> STORED DATA

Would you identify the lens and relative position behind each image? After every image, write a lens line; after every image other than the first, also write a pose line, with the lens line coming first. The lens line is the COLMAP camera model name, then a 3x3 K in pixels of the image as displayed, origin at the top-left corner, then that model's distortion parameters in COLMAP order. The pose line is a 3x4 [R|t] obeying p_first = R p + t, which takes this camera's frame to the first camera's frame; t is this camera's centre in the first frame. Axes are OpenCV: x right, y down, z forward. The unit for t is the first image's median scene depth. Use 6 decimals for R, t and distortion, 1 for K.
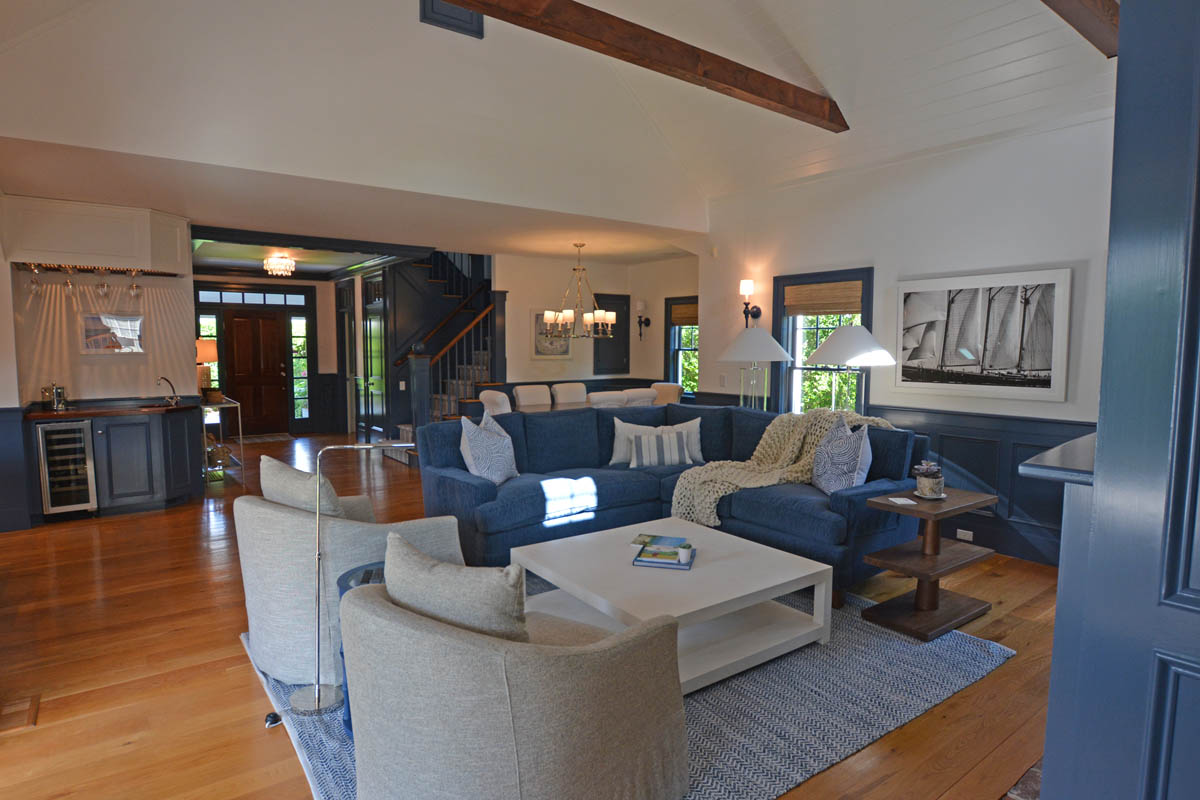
lens RADIAL K [[661.6, 0, 594.6], [0, 661.6, 401.4], [0, 0, 1]] dist [-0.027822, -0.000296]
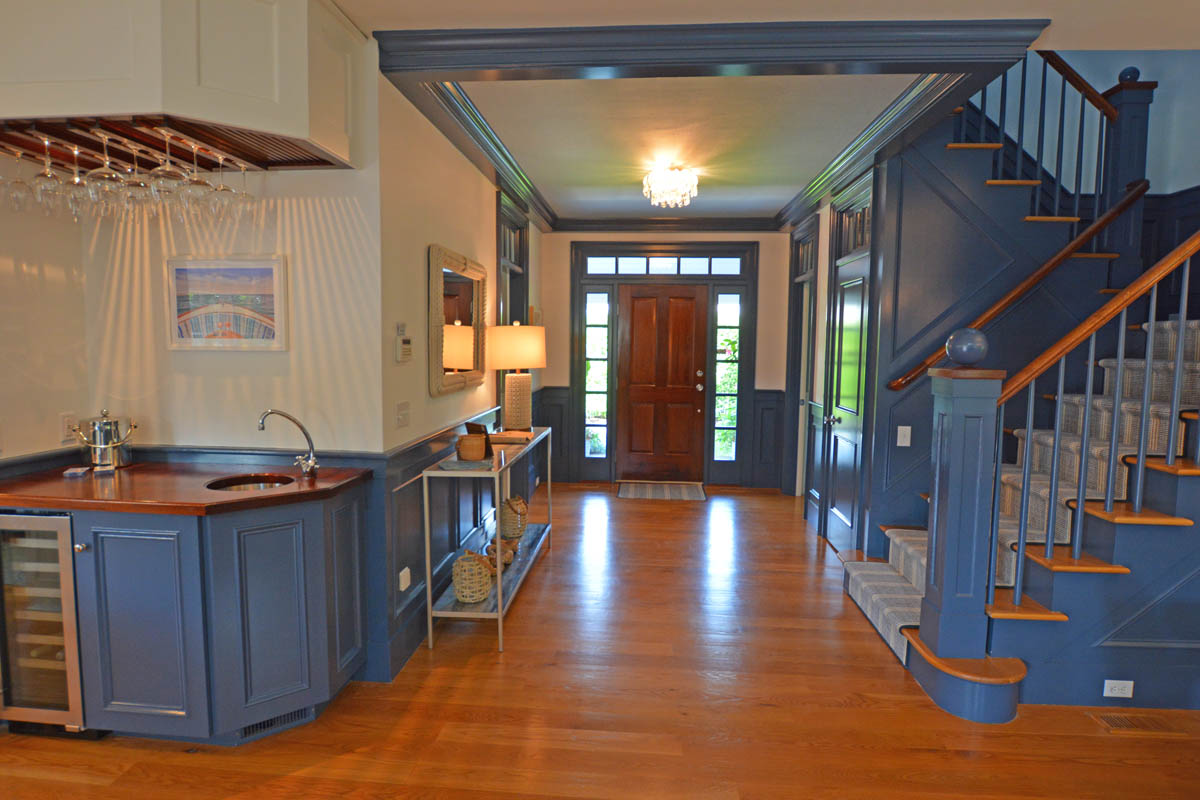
lens RADIAL K [[661.6, 0, 593.2], [0, 661.6, 399.3], [0, 0, 1]] dist [-0.027822, -0.000296]
pose [[0.751097, 0.063205, -0.657159, -0.145930], [-0.066204, 0.997600, 0.020281, -0.038094], [0.656864, 0.028274, 0.753479, 0.485925]]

> TASK DIRECTIONS
Copy out, in full, every line of the material above that contains the word "pose".

> ANSWER BELOW
Would you identify the lens and relative position behind each image? After every image, write a lens line; after every image other than the first, also write a pose line, with the lens line coming first. The lens line is the COLMAP camera model name, then a 3x3 K in pixels of the image as displayed, origin at the top-left corner, then that model's distortion parameters in COLMAP order. The pose line is a 3x4 [R|t] obeying p_first = R p + t, which takes this camera's frame to the first camera's frame; t is this camera's centre in the first frame. Axes are OpenCV: x right, y down, z forward. The unit for t is the first image's median scene depth. Use 6 decimals for R, t and distortion, 1 for K.
pose [[0.751097, 0.063205, -0.657159, -0.145930], [-0.066204, 0.997600, 0.020281, -0.038094], [0.656864, 0.028274, 0.753479, 0.485925]]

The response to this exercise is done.